I am a Christian in America – very gratefully in America, since this country affords me opportunities and liberties unavailable and even unimaginable in many other nations. And yet, I watch the approach of Independence Day with a certain ambivalence tinged with fear and trembling. On this day, like no other, there is a crossing of lines, a blurring of borders – a not so subtle insistence on serving two masters – as churches are decorated with patriotic bunting and cross and flag are adjoined in our sanctuaries, assuming the cross is still evidenced. A sign prominently displayed at one local megachurch tells the story:
Freedom in America
Freedom in Christ.
I struggle to understand what this sign is intended to communicate, and I struggle against what it might be intended to communicate. Does it proclaim that the freedom we have in America is the same freedom we have in Christ: that the freedom from sin and death won for us in and through the incarnation, ministry, death, burial, resurrection and ascension of the Lord Jesus Christ and preserved for us through the Holy Spirit is one in essence with the freedom from political oppression and tyranny won for us through the political insight, will, and revolution of our founding fathers and the ongoing heroic sacrifices of our military? But surely these freedoms are not consubstantial. The Christian narrative and the American narrative do not tell the same story, nor are they merely different chapters in the same book. The Christian narrative is based not upon certain unalienable rights – life, liberty, and the pursuit of happiness – but upon man’s rebellion against his Creator, upon repentance, upon the recognition that there is no life, liberty, or happiness apart from reconciliation with the Creator through his son, Jesus Christ. The Christian narrative has nothing to do with democratic rule and everything to do with the Lordship of Christ and the Kingdom of God; its pledge is not of allegiance to a flag but to Jesus as Lord. Christian freedom is mediated through the proclamation of the Gospel, political freedom through the power of the sword. This distinction is particularly vital just now when America and other western nations are engaged in battle on multiple fronts with radical Islam. Christians must be clear and must clearly communicate that this war is not religious – our battles are not against flesh and blood but against the powers and principalities and the rulers of this dark age in the heavenly places – but political: a battle between democracy and shari’a. This battle is about the political right of a nation to defend itself from foreign threat. (Ironically, both sides agree on this.) It is about the self-interest of exporting democracy. But it is not about Christianity. To the extent this distinction is not made our faith suffers by appearing violent and imperialistic, exactly what our nation opposes in radical Islam. Freedom in America and Freedom in Christ are not the same.

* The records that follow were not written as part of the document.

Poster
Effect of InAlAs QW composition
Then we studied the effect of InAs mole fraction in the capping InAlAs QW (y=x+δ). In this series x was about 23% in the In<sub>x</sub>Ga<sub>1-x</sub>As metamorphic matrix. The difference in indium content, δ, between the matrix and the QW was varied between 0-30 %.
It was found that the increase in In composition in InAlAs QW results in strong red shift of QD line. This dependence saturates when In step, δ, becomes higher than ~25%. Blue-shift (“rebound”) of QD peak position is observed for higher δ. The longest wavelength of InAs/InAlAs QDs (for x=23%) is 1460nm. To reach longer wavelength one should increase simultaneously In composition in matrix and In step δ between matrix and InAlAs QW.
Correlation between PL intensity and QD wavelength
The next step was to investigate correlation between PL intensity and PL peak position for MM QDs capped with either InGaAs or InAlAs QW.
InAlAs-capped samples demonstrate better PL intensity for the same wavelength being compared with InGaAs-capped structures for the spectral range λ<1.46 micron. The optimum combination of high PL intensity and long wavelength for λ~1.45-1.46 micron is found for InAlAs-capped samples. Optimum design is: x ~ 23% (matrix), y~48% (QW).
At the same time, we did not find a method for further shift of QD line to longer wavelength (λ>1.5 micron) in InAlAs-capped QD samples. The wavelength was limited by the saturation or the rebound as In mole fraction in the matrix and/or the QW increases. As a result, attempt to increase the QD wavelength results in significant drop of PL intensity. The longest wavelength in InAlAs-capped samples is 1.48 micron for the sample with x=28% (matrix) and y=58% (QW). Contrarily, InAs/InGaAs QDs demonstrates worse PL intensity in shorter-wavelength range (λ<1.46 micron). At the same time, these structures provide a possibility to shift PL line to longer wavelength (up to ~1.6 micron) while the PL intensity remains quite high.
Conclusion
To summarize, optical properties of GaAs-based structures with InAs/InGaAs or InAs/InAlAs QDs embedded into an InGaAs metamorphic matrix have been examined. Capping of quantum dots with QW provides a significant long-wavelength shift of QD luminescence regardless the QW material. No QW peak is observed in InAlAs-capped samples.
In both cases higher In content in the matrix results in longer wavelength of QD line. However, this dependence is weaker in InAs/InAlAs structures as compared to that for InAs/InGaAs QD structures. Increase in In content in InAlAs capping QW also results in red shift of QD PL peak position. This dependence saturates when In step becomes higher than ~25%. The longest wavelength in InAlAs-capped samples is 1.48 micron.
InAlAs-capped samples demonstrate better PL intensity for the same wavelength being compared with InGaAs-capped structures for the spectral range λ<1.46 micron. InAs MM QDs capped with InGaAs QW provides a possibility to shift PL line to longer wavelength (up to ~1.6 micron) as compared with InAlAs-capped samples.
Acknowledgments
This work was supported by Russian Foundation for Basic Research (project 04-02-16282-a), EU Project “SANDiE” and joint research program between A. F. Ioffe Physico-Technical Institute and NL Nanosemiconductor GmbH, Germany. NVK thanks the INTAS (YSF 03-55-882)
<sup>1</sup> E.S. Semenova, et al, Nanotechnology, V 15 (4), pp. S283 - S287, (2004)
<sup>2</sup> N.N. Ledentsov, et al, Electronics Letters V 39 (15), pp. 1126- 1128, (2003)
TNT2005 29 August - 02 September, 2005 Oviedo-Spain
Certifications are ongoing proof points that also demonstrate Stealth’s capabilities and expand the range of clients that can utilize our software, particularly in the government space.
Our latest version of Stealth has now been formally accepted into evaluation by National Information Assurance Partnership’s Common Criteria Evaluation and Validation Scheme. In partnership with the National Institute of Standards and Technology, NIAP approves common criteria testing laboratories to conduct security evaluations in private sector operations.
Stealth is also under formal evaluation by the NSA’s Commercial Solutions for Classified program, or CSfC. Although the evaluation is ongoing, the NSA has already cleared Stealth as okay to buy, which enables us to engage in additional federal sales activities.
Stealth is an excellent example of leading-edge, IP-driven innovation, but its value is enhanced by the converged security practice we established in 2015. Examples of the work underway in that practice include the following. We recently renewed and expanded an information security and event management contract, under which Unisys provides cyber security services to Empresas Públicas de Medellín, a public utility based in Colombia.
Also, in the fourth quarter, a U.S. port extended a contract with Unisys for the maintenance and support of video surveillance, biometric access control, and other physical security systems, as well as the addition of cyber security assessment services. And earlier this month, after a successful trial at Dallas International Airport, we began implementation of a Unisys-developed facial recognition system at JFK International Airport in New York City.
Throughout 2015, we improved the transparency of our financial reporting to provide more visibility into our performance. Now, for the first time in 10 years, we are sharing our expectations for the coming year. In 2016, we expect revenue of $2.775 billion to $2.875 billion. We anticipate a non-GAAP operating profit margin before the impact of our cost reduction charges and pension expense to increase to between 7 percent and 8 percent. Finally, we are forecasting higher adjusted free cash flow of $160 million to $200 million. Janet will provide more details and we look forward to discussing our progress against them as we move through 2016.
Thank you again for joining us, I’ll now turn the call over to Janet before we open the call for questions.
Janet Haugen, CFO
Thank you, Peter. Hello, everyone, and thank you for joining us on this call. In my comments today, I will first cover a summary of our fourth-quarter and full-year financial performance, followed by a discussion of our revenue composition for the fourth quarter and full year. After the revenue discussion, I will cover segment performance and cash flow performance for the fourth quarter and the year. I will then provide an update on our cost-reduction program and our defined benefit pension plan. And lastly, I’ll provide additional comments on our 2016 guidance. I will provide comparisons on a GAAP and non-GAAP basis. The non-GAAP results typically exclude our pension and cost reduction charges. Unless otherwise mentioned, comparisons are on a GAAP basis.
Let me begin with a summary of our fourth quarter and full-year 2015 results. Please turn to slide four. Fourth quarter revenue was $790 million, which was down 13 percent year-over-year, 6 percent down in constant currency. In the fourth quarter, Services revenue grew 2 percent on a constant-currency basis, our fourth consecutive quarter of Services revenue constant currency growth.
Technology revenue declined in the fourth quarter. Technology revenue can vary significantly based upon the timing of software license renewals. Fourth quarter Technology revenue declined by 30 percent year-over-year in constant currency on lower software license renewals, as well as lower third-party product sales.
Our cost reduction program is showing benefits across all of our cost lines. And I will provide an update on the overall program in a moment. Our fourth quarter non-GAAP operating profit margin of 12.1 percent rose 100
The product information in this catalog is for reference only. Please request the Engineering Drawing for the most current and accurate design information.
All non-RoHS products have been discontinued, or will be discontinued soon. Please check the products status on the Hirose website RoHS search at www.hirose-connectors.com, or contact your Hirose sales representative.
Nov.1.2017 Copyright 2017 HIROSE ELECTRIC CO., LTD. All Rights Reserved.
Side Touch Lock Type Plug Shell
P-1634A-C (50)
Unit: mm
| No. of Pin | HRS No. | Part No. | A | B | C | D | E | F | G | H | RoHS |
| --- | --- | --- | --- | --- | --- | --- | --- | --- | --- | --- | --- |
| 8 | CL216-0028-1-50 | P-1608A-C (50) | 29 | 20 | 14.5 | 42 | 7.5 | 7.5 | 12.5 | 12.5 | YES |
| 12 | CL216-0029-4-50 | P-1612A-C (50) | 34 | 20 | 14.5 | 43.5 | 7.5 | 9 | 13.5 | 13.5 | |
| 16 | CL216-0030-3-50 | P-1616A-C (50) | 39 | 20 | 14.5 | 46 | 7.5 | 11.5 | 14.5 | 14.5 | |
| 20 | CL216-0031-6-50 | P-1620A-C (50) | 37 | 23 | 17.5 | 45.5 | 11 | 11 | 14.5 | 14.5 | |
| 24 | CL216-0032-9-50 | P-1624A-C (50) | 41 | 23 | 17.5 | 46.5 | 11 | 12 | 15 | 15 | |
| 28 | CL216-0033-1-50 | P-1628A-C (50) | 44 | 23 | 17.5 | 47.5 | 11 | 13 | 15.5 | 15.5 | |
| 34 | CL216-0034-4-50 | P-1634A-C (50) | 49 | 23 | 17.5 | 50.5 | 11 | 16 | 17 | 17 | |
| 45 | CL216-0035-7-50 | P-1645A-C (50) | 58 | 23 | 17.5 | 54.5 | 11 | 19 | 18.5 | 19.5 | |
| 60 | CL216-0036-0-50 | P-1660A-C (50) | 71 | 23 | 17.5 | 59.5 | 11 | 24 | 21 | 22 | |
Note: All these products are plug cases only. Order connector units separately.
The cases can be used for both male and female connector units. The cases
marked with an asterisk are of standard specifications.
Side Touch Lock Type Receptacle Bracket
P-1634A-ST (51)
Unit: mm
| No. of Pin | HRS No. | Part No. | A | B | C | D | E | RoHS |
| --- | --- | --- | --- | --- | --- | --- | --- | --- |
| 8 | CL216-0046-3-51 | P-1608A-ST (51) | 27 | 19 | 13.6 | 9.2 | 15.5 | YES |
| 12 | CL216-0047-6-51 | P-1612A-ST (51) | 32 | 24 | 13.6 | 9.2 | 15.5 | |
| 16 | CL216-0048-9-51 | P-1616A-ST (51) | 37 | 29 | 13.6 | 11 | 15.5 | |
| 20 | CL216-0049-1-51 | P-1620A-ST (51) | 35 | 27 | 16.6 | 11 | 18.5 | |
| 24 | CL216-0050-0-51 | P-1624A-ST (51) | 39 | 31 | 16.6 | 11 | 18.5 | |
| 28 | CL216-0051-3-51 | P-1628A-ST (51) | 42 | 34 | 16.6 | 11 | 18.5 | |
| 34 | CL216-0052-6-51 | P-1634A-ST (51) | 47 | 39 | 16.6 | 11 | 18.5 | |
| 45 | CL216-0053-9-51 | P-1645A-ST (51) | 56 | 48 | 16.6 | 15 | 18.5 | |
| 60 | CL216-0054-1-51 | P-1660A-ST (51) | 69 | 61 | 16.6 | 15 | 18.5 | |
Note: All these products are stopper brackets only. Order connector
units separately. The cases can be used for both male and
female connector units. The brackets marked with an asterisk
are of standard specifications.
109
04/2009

Is the sign intended to communicate that America is – or was and may yet be again – a Christian nation? If so, this is simply, but importantly, a category mistake on the order of saying a dog can be a good cat if it only learns to meow and develops a certain disdain for humans. But no canine can ever legitimately be placed in the category feline, no matter its behavior. Likewise, no nation, however rightly it acts, can be placed in the category Christian. Christian denotes a human being created in the image of God, ravaged by sin, redeemed by the salvific acts of Christ, sealed and transformed by the Holy Spirit. The collection of all such Christians is the church – the Body of Christ – and not this nation or any nation. Nation denotes a social construct – a human invention – comprising a people, land, law, government. How would such a construct become Christian: by making and enforcing laws based upon biblical principles? But this very idea violates biblical principles. If we did not receive the Spirit through the works of the law or through some Pelagian-like heresy, how can an entire nation do so? While a nation can – and, Christians believe, should – strive for law based upon God’s sense of restorative justice – including a preferential option for the poor – that will not and cannot make that nation a Christian one, but simply a good secular one. Even these good laws must be imposed by the majority on the dissenting minority and enforced by the coercive power of real or threatened force: fine, imprisonment, and, in extreme cases, execution. But imposition and coercion never were and can never be the way of Christ. And, if threatened by enemies foreign or domestic – as it certainly will be – must not a nation protect itself by the power of the sword? “Put away your swords,” Jesus commanded his disciples precisely at the moment of greatest threat. Christians must do that, it seems; nations cannot. Christian nation is simply a category mistake that breeds confusion in our own minds and throughout the world. “If you are an American you must be a Christian,” is a damaging idea held by many around the world – an idea we have sometimes intentionally, sometimes inadvertently, promulgated.
I do not know what the sign is intended to communicate. Its ambiguity – and the blurring of distinctions between faith and patriotism evidenced in many Independence Day observances – is precisely the source of my ambivalence. So, I will opt for a hermeneutic of trust and attribute to the sign the most favorable interpretation. As a grateful citizen I will celebrate the political freedoms that are mine in America and honor those who have sacrificed to win and preserve those political freedoms. As a thankful Christian I will celebrate the spiritual freedom that is mine in Christ and worship the Lord of Life who sacrificed himself to win and preserve that spiritual freedom. I may possibly wave a flag, but I will certainly fall on my knees before the cross. And, I will be careful never to confuse the two.